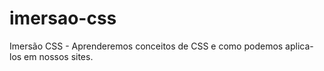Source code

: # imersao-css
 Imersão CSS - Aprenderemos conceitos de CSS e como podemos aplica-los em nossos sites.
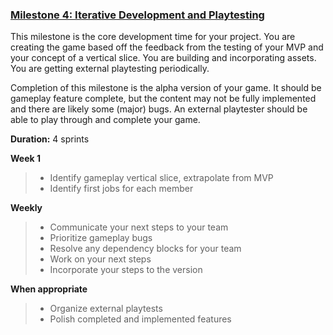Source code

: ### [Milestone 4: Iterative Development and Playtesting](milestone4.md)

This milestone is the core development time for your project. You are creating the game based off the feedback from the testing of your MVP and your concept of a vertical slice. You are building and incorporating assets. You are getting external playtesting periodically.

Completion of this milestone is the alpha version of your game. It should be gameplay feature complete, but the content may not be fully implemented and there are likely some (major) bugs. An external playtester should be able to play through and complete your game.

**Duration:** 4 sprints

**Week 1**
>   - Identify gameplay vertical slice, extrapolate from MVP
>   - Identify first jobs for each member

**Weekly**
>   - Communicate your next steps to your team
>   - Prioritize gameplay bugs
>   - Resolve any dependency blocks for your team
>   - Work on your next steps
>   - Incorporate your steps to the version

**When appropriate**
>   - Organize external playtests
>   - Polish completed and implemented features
——
• Task details: How many lines of the records contain the string "version"? Respond with the number alone.

• Solved problem: 2